Chiral organic luminescent materials are promising candidates as direct emitting layers (EMLs) in circularly polarized organic light-emitting diodes (CP-OLEDs). However, most conventional systems suffered poor thermal stability of chiral configurations and low luminescent dissymmetry factors. Herein, we reported a pair of triptycene-bridged enantiomers with a point chirality and a donor–acceptor architecture. Robust point chirality, originating from quaternary bridgehead-carbons, prevented the common racemization during thermal sublimation.
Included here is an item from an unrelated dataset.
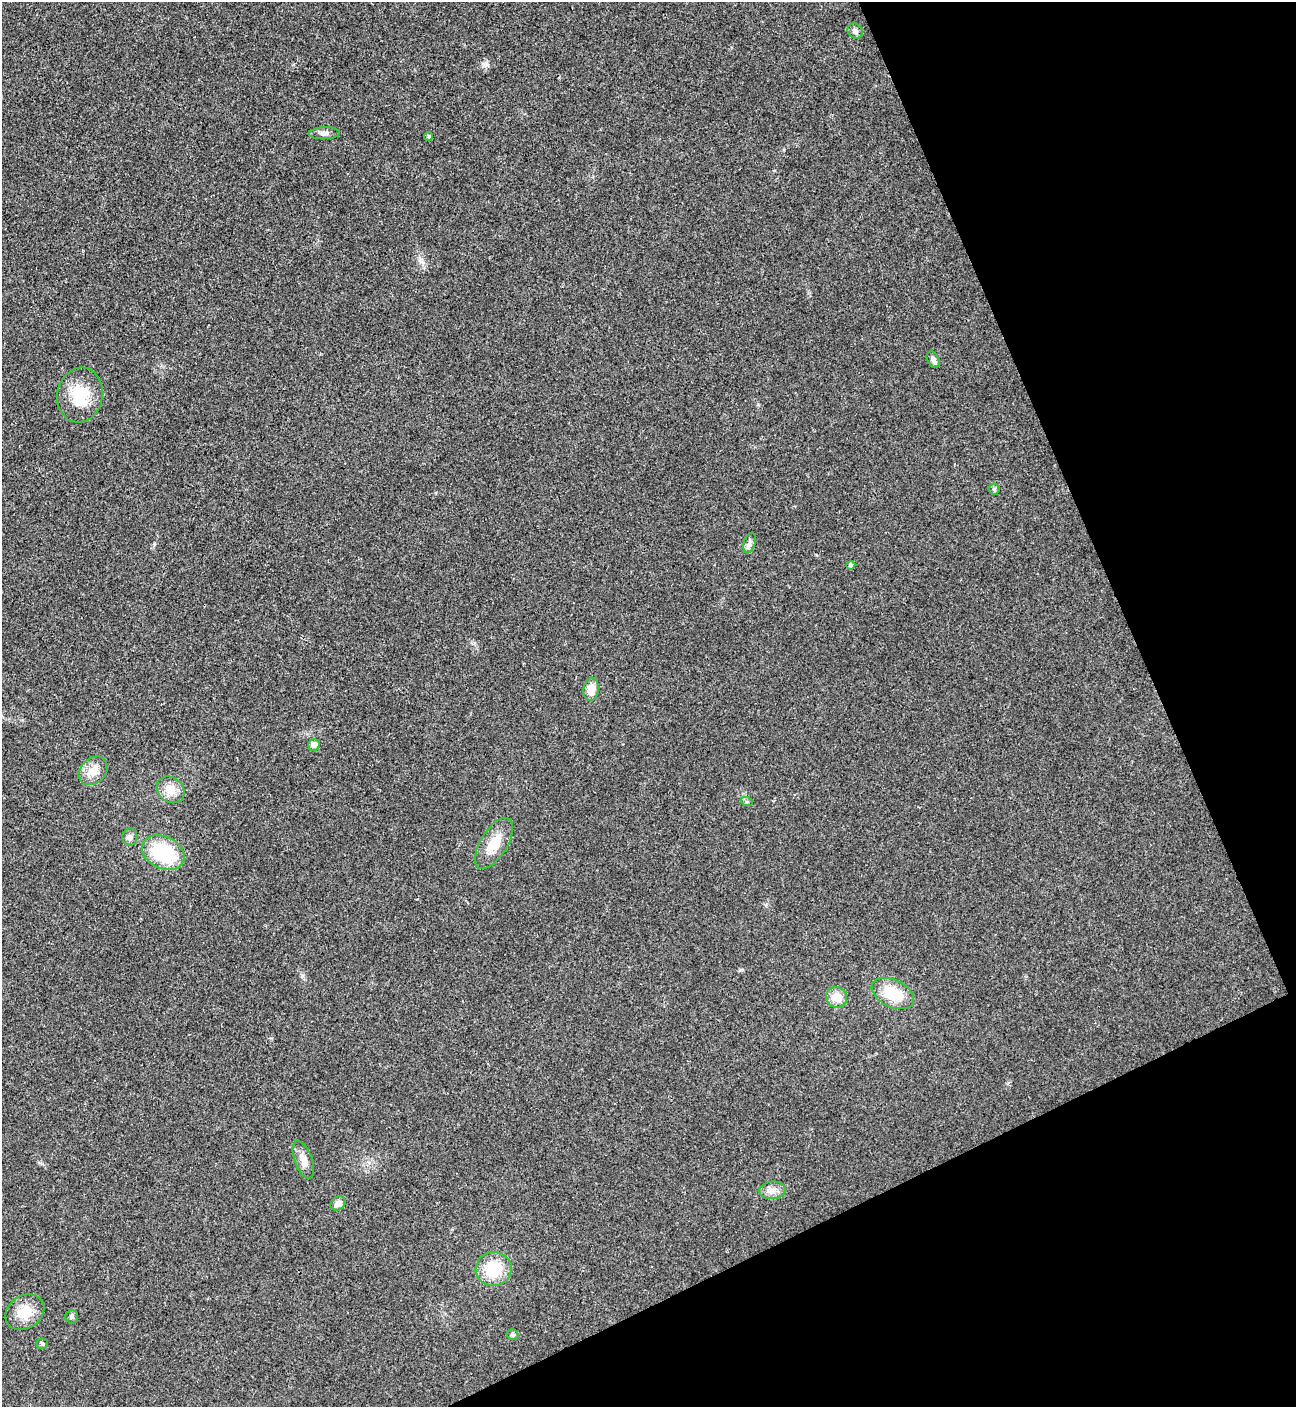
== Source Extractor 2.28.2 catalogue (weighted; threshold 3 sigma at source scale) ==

Thanks to the reduced electric transition dipole moment (µ_e) in donor–acceptor architecture, tuned parallel alignment between the further reduced µ_e and magnetic transition dipole moment (µ_m) in the exciplex emitter, and the utilized chiral exciplex host for energy transfer to phosphor, the corresponding dissymmetry factors of emitters were sequentially amplified from 3.3 × 10⁻⁴ to 4.5 × 10⁻³, and to 8.1 × 10⁻³. Remarkably, the CP-OLED device simultaneously achieved outstanding electroluminescence performance with a high external quantum efficiency of 31.8% and a large dissymmetry factor of 2.2 × 10⁻². This work provided a viable pathway for developing high-performance CP-OLED materials through synergistic structural, material, and device engineering.